Located near Maspeth Creek, at the head of Newtown Creek, Maspeth was the first area in Queens to be settled by Europeans, in 1642. The area was significant during the American Revolution, and was home to the Old Queen’s Head Tavern, from which General Howe watched his soldiers enter Manhattan after a victory in the Battle of Long Island (1776). Maspeth became an early center of industry, and its eastern edge remains commercial.

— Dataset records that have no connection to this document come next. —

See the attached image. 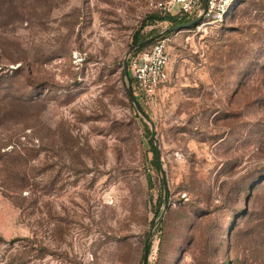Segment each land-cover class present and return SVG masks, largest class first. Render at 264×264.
I'll use <instances>...</instances> for the list:
<instances>
[{
  "label": "rangeland",
  "instance_id": "1",
  "mask_svg": "<svg viewBox=\"0 0 264 264\" xmlns=\"http://www.w3.org/2000/svg\"><path fill=\"white\" fill-rule=\"evenodd\" d=\"M157 1L0 0V264H142L149 234L147 264H264V0L175 31ZM169 31L140 112L123 60Z\"/></svg>",
  "mask_w": 264,
  "mask_h": 264
},
{
  "label": "built area",
  "instance_id": "2",
  "mask_svg": "<svg viewBox=\"0 0 264 264\" xmlns=\"http://www.w3.org/2000/svg\"><path fill=\"white\" fill-rule=\"evenodd\" d=\"M234 1L239 0H207L205 10L202 9V0H161L154 2L153 7L164 15H192L194 19L201 16L195 27L207 30L209 25L225 19ZM169 43L168 36L159 37L148 50H136L128 60L141 98L151 105L158 103L160 89L170 81Z\"/></svg>",
  "mask_w": 264,
  "mask_h": 264
},
{
  "label": "water",
  "instance_id": "3",
  "mask_svg": "<svg viewBox=\"0 0 264 264\" xmlns=\"http://www.w3.org/2000/svg\"><path fill=\"white\" fill-rule=\"evenodd\" d=\"M206 4H207V0H202V9L203 10L206 9ZM201 18L202 17L200 16V17H197V18H195V19H193V20H191L189 22H186V23L172 24L168 30L175 31V30H181V29L189 28L192 25H196L197 22ZM154 39H156V37L148 38V39L144 40L143 42L139 43L138 45L131 46L126 58L123 60V76H124L125 79H127L129 81L128 60H129L130 55L134 51H136L139 46H142L143 44L148 43V42H150V41H152ZM128 94H129L131 100L134 102L136 108L141 112L142 111L141 105H140L137 97L134 94L133 87L130 85V82L128 84ZM152 136H153V139H154V142H155L156 159H157L160 171L162 173V179H163V184H164V189H165V197H164L165 199H164V201H165V204H167L168 203L167 174H166V171L164 170V167H163L160 144H159V140L157 138V134H156V131H155L154 128L152 129ZM161 215H163V213ZM150 236H151V234H149V236H148V238H147V240L145 242V245H144V253H143L142 264H147L148 263V259H149V246H148V244H149Z\"/></svg>",
  "mask_w": 264,
  "mask_h": 264
},
{
  "label": "trees",
  "instance_id": "4",
  "mask_svg": "<svg viewBox=\"0 0 264 264\" xmlns=\"http://www.w3.org/2000/svg\"><path fill=\"white\" fill-rule=\"evenodd\" d=\"M193 19H194V16H192V15L178 16V15H171V14H165L164 15V14H161V13H156V14H153V15L149 16V20L151 22L163 21V22H170L172 24L186 23V22H189V21H191ZM191 27H194V25L190 26L189 28H191ZM170 33L171 32L169 31V32H167V34H165L163 36H160V37H165V36H167ZM144 40H146V38L142 39L139 36L135 35L133 42L135 43V45H138L139 43L143 42ZM155 41H153V43ZM153 43L152 44H151V42L145 43L142 46H139L137 48V50L138 51L148 50L153 45ZM122 78H124L123 75H122ZM129 82H130V85L133 87L134 91L138 93V97L141 98V96H140V94H139V92H138V90L136 88V82H135V79H134V77L132 76V74L130 72V69H129ZM154 149H155V146H154ZM155 154H156V149H155ZM156 163H158V162H156ZM148 246H149V250H150V242H149Z\"/></svg>",
  "mask_w": 264,
  "mask_h": 264
}]
</instances>
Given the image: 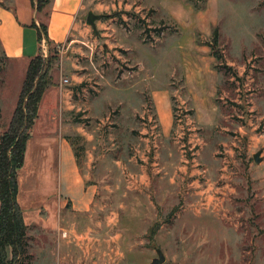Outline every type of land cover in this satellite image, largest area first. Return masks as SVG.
Masks as SVG:
<instances>
[{
    "label": "rangeland",
    "instance_id": "1",
    "mask_svg": "<svg viewBox=\"0 0 264 264\" xmlns=\"http://www.w3.org/2000/svg\"><path fill=\"white\" fill-rule=\"evenodd\" d=\"M159 1L194 14L212 8L213 58L206 46L214 28L210 35L194 33L198 55L212 61L210 87H185L181 53H196L193 33L160 9L155 16L139 7L156 8ZM87 12L102 19L92 29L82 15V52L70 54L65 46V58L82 68L72 72L83 80L75 96L79 108L63 122L76 129L69 139L94 197L86 212H72L69 203L55 211L61 237L79 245L58 247L50 234L30 226L26 263L153 264L161 251L162 264H264V0H94ZM135 24L152 34L169 26L166 33L176 34L139 49L150 66L148 90L128 88L136 68L128 61L126 28ZM63 57V47L47 45L42 59L53 81L68 88L60 82L70 77ZM23 69L0 51V138ZM48 109L45 101L32 130L36 137L50 125ZM30 172L19 171L23 191L41 192L42 179Z\"/></svg>",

More recently, Maspeth has seen an influx of Korean, Puerto Rican, Dominican, and Greek immigrants. Many of its residents are employed in public service, filling the vital positions of the City’s firefighters, sanitation workers, laborers, and transportation workers. The region is fairly isolated from the rest of Queens because of the Long Island Expressway, which serves as one of its borders. While industry is still dominant in the region, Maspeth’s residential areas have remained suburban; most of its streets are lined with single-family houses.
The City acquired this property in 1953, during the construction of the Long Island Expressway, then known as the Queens-Midtown Expressway. Parks gained jurisdiction over the triangle in 1957 for maintenance and operation. In May 2001, Quick Brown Fox Triangle was reconstructed, thanks to a $600,000 contribution from Council Member Karen Koslowitz. Although the park is officially part of the L.I.E., it offers neighborhood residents a pleasant refuge from the highway and its noise.